Brazilian whites earn 75.7% more than blacks: 2021 survey
Likewise, unemployment hit whites less severely
Published on 15/11/2022 - 08:27 By Léo Rodrigues - Rio de Janeiro
click to listen:
A study made public Friday (Nov. 11) by Brazil’s official statistics agency IBGE highlights skin color as a differentiating factor in the average monthly income of Brazilian workers in 2021. According to the survey, whites earn an average of BRL 3,099—75.7 percent higher than the one registered among black people, BRL 1,764. It is also 70.8 percent higher than the average income of BRL 1,814 for brown workers.
A significant gap exists even among people with a university degree. In this group, the average hourly income of whites was found to be some 50 percent higher than that of blacks and around 40 percent higher than that of browns. In addition, despite making up 53.8 percent of the country’s workers, black and mixed-race workers occupied only 29.5 percent of managerial positions in 2021.
White Brazilians have also been less affected by joblessness. The unemployment rate in 2021 for them stands at 11.3 percent. Among the black population, the proportion was reported at 16.5 percent, compared to 16.2 percent for mixed-race people.
The data also reveal differences in informal labor: only whites are below the national rate of 40.1 percent. According to IBGE, “informality in the labor market is often comes with precarious work and a lack of social protection, with workers facing difficulties in enjoying basic rights, such as retirement and the guarantee of remuneration equal to or greater than the minimum wage.”

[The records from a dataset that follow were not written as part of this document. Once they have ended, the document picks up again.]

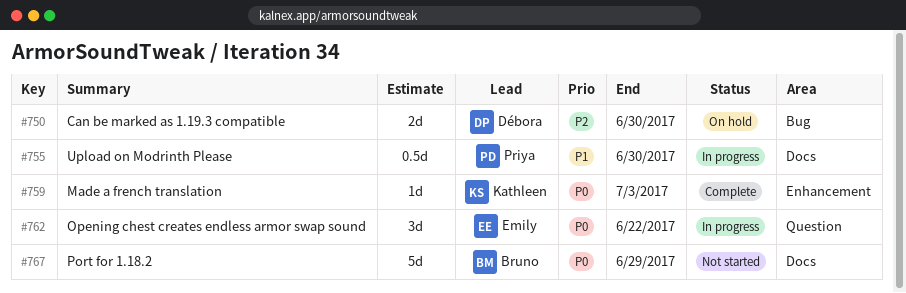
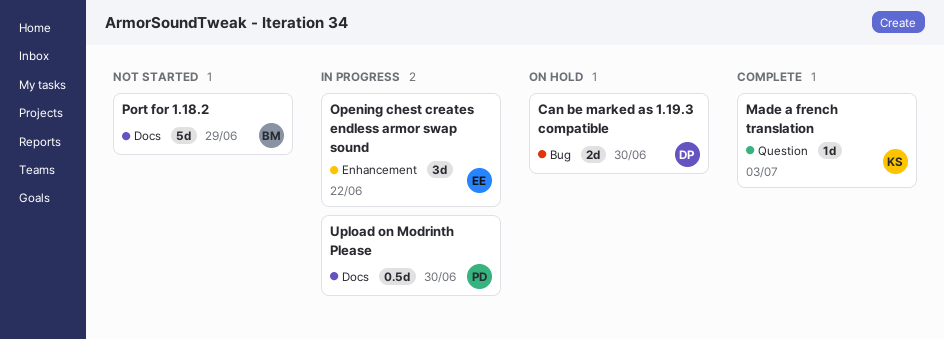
Made a french translation, label: Enhancement -> Question
Opening chest creates endless armor swap sound, label: Question -> Enhancement

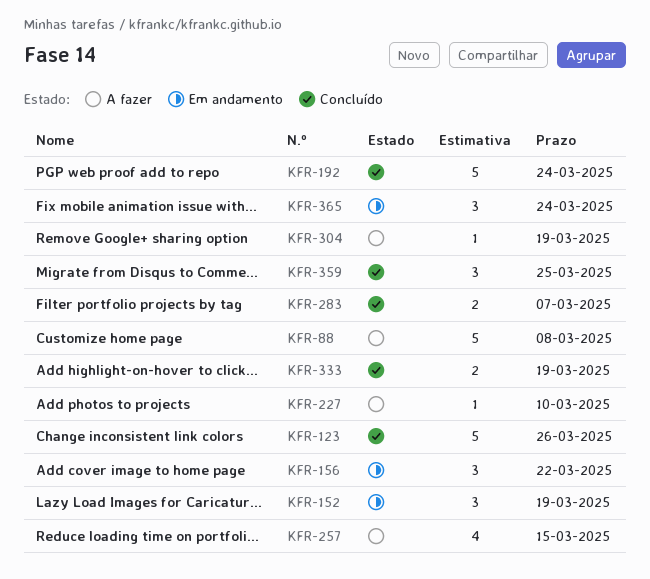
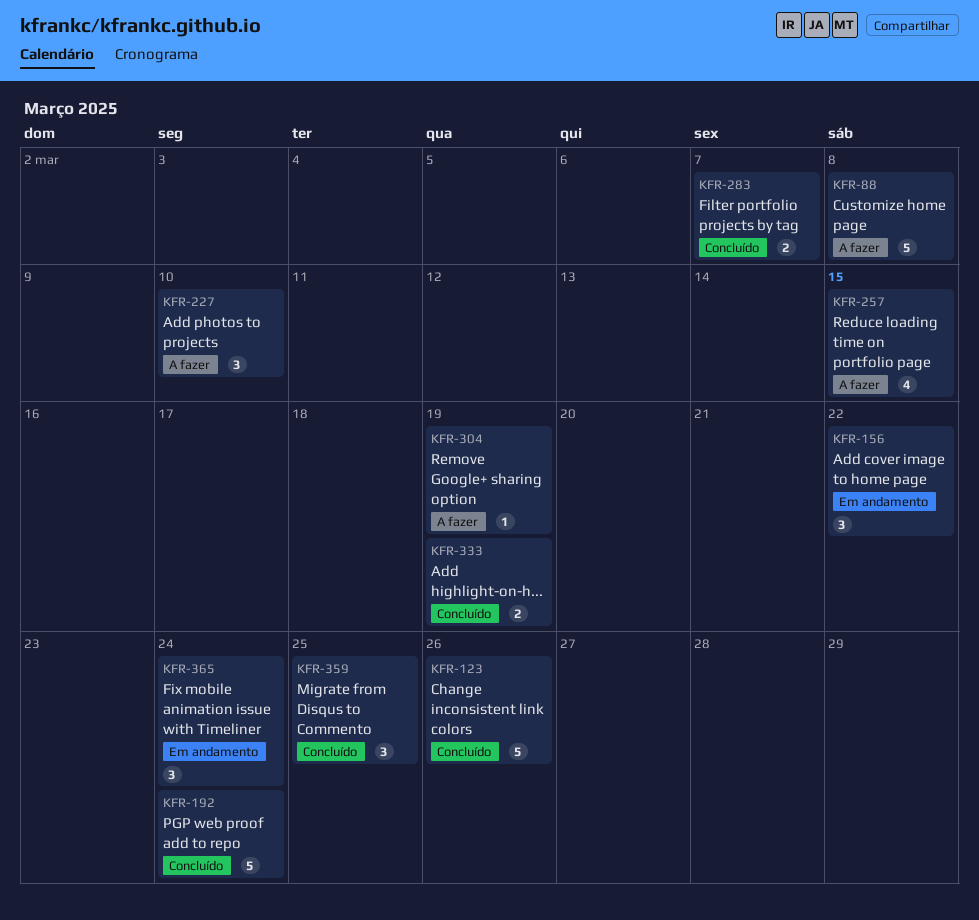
KFR-152: present -> none
KFR-227, estimate: 1 -> 3

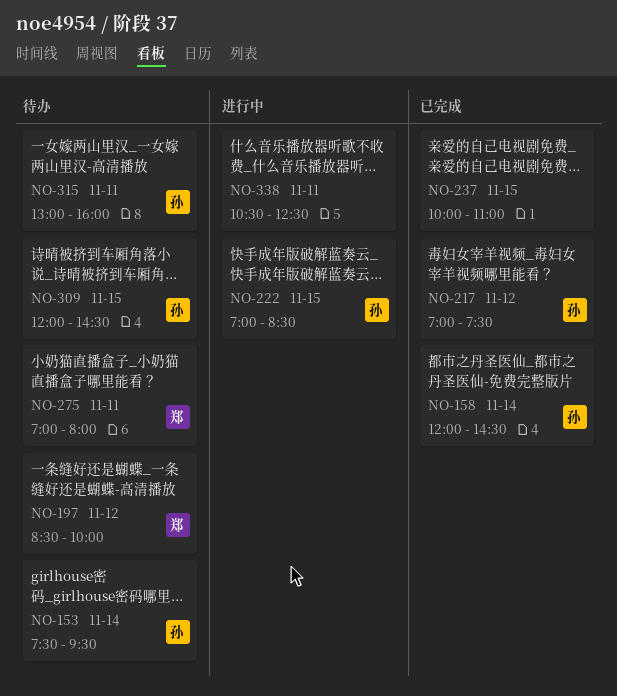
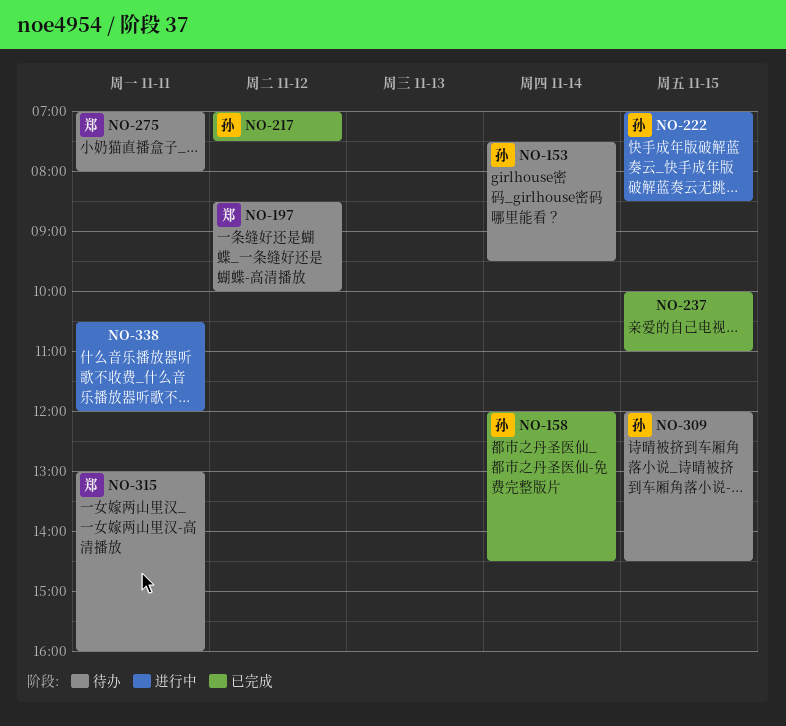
NO-315, owner: 孙 -> 郑
NO-338, ends: 12:30 -> 12:00

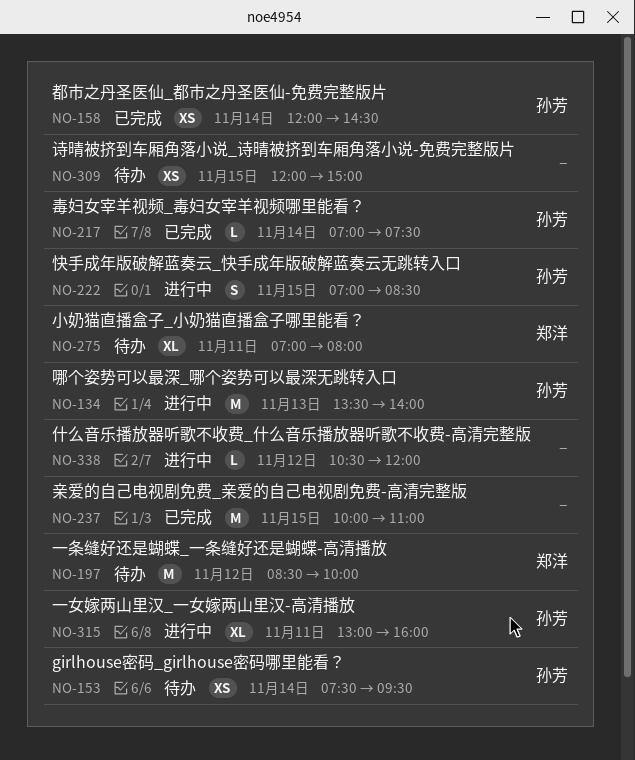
NO-134: none -> present
NO-217, day: Nov 12 -> Nov 14
NO-309, owner: 孙芳 -> none
NO-309, ends: 14:30 -> 15:00
NO-315, status: 待办 -> 进行中
NO-315, owner: 郑洋 -> 孙芳
NO-338, day: Nov 11 -> Nov 12

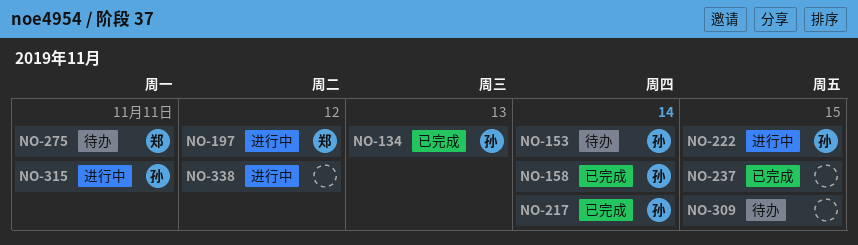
NO-134, status: 进行中 -> 已完成
NO-197, status: 待办 -> 进行中

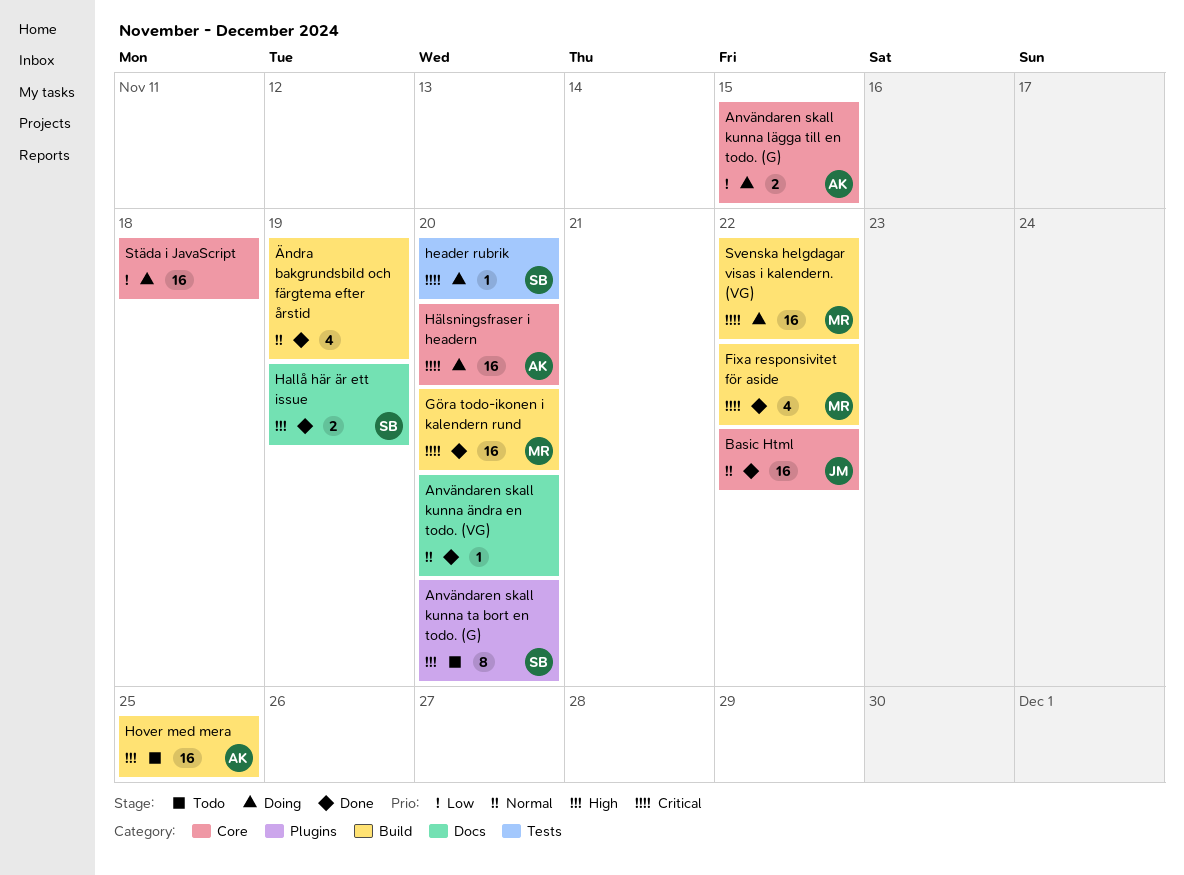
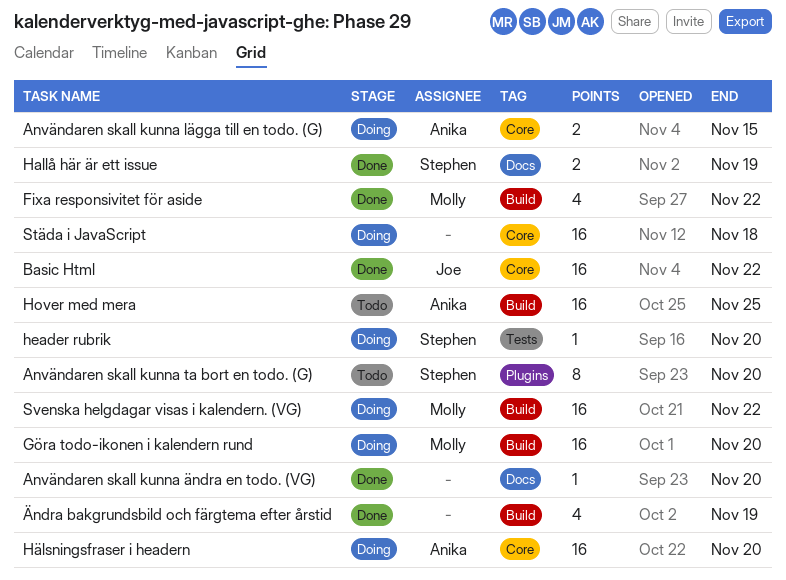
Göra todo-ikonen i kalendern rund, status: Done -> Doing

The proportion of poor people in the country also varies widely by color. Among whites, 18.6 percent are below the poverty line—i.e. they live on less than $5.50 per day according to one of the World Bank’s criteria. The percentage virtually doubles among blacks (34.5%) and browns (38.4%).
Entitled Desigualdades Sociais por Cor ou Raça no Brasil (“Social Inequalities by Color or Race in Brazil”), the study is in its second edition and crosses data from 12 other IBGE surveys. “Racial inequalities,” the agency states, “are important vectors for gauging social inequalities in Brazil as they cast light on the greater socioeconomic vulnerability facing black, brown, and indigenous populations across time and space.”